Signed up to take part in this year winter Wander on Sunday 9th February. Hoping I should be ok doing 10k, I do about that on an average day at work! I'm hoping my foot will be ok to do my usual 25k by the time September gets here.


----------



## Chris Hobson (Jan 7, 2020)

Make sure that you do a bit more preparation than I did for my year opening event. Let us know how you got on.


----------



## SB2015 (Jan 7, 2020)

Stitch147 said:


> Signed up to take part in this year winter Wander on Sunday 9th February. Hoping I should be ok doing 10k, I do about that on an average day at work! I'm hoping my foot will be ok to do my usual 25k by the time September gets here.
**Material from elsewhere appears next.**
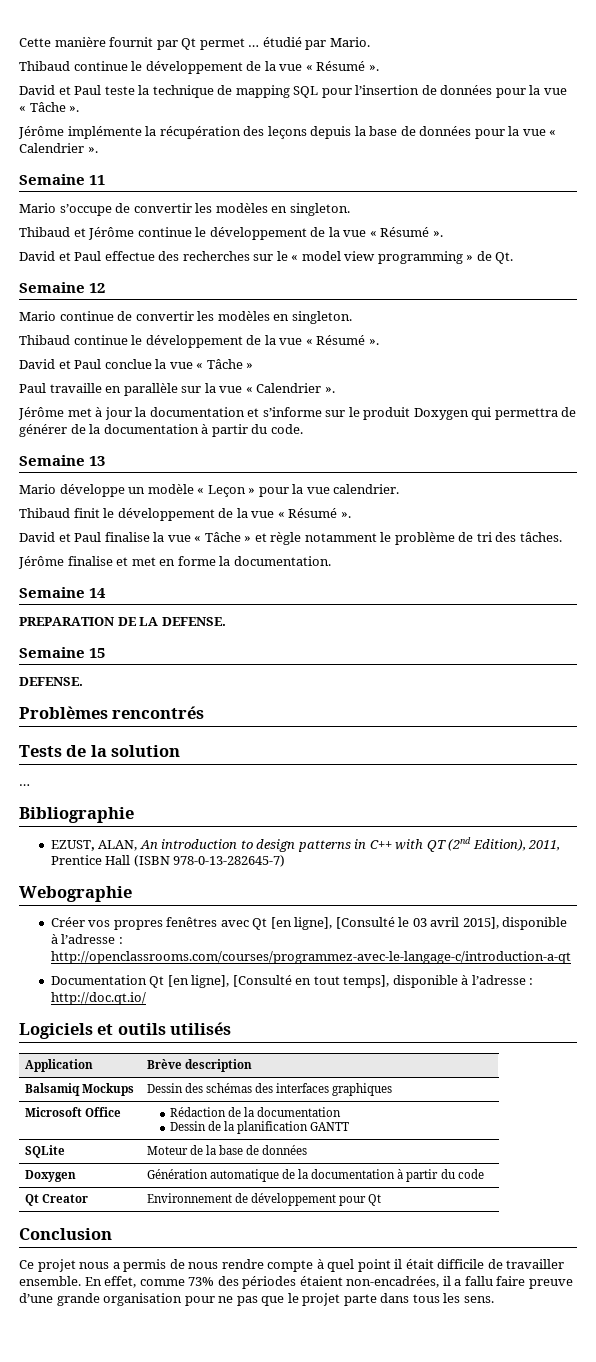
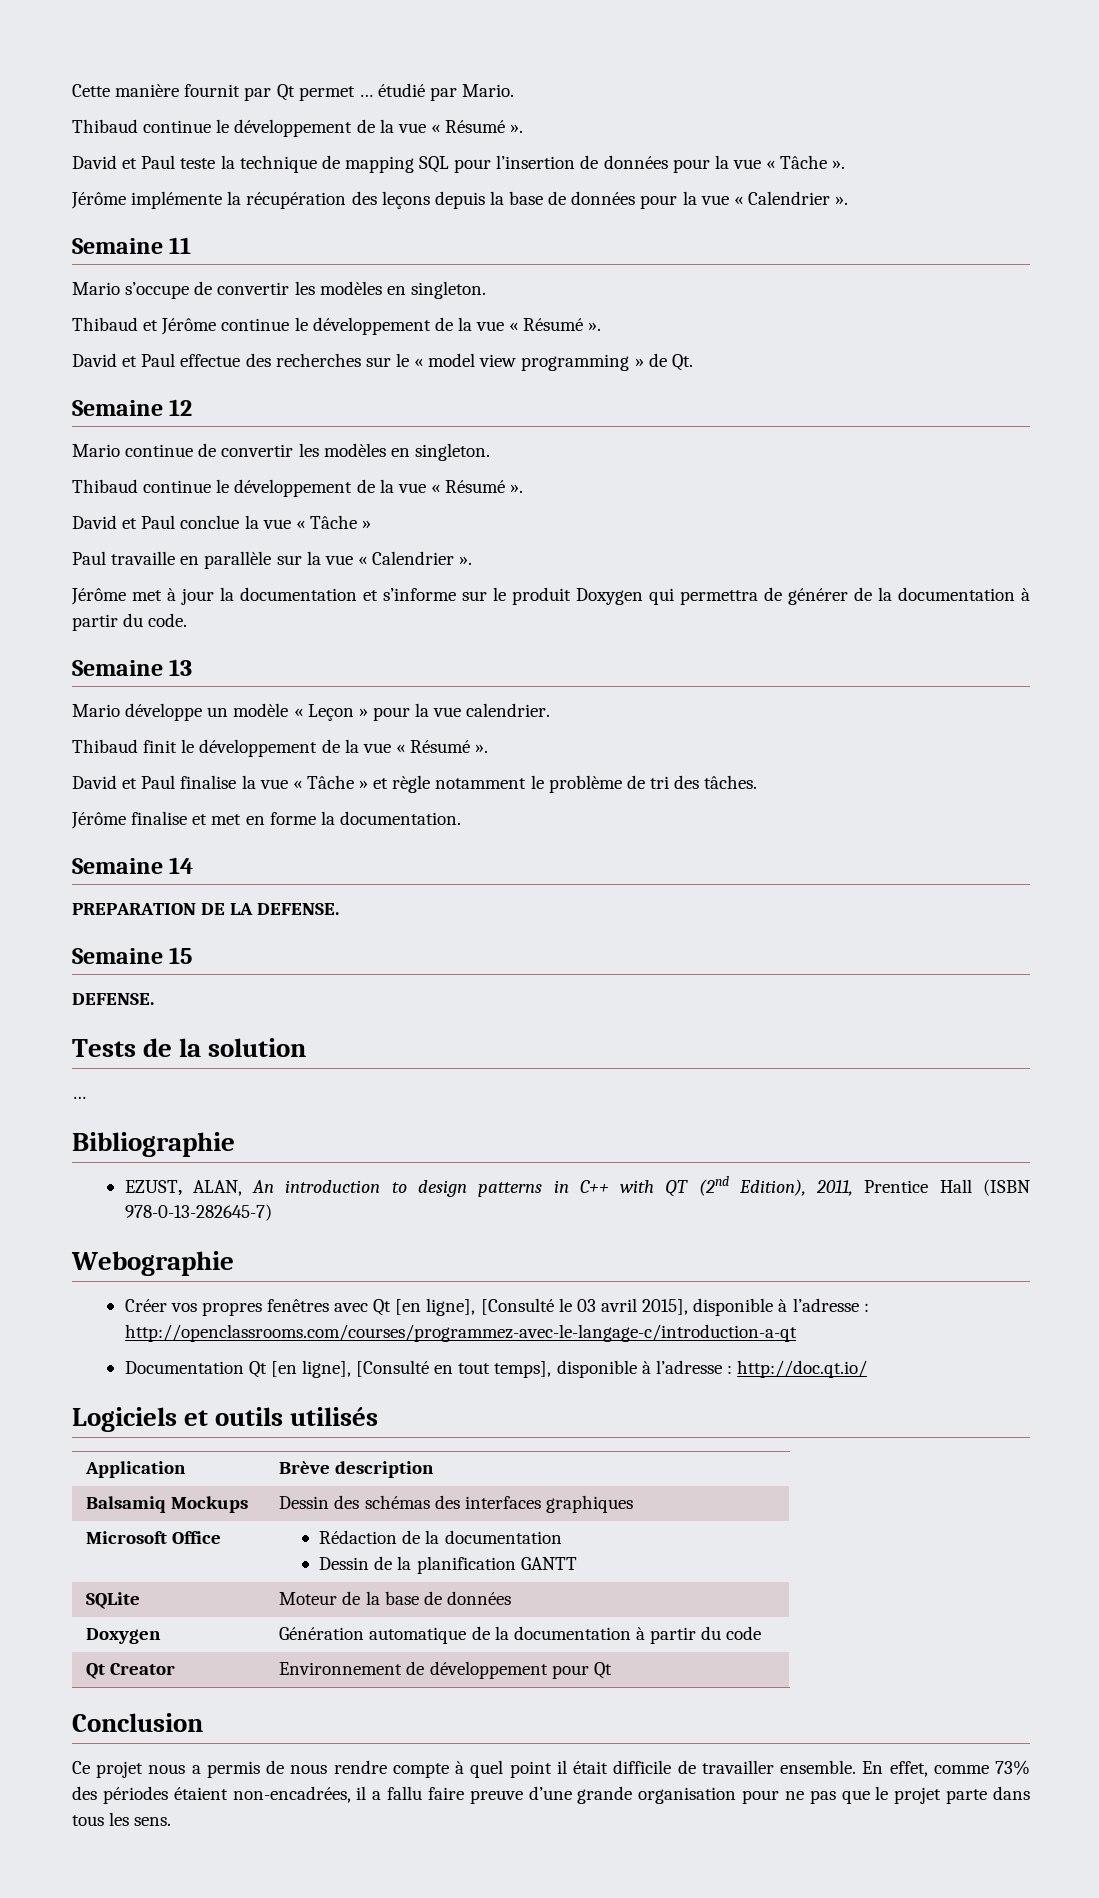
[19,706,205,719] // Problèmes rencontrés -> (154, 999) none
Hoe it goes well @Stitch147


----------



## Grannylorraine (Jan 7, 2020)

Hope it goes well Stitch, if you do any other events during the year let me know and I will sign up, I can't do this one in Feb though as now in serious training for my first half marathon in March.


----------



## everydayupsanddowns (Jan 10, 2020)

Good for you @Stitch147 

Not long until February now!


----------



## Stitch147 (Feb 7, 2020)

Oh well. The event has now been cancelled for Sunday due to the weather. It's a shame as I was looking forward to it.


----------



## grovesy (Feb 7, 2020)

That is a disappointment.


----------



## Stitch147 (Feb 7, 2020)

grovesy said:


> That is a disappointment.


I can still earn my medal by doing a 10k walk during the week and submitting evidence.


----------



## grovesy (Feb 7, 2020)

oh that is good. Hope you can manage to do that.


----------



## Grannylorraine (Feb 8, 2020)

That is sad, but I do understand why, a number of my friends were doing the Winter run.  Hope you are able to get your virtual medal.


----------



## everydayupsanddowns (Feb 9, 2020)

Sorry to hear Storm Ciara put a kybosh on your event @Stitch147 

Hope you get more opportunities when the weather’s a little brighter.


----------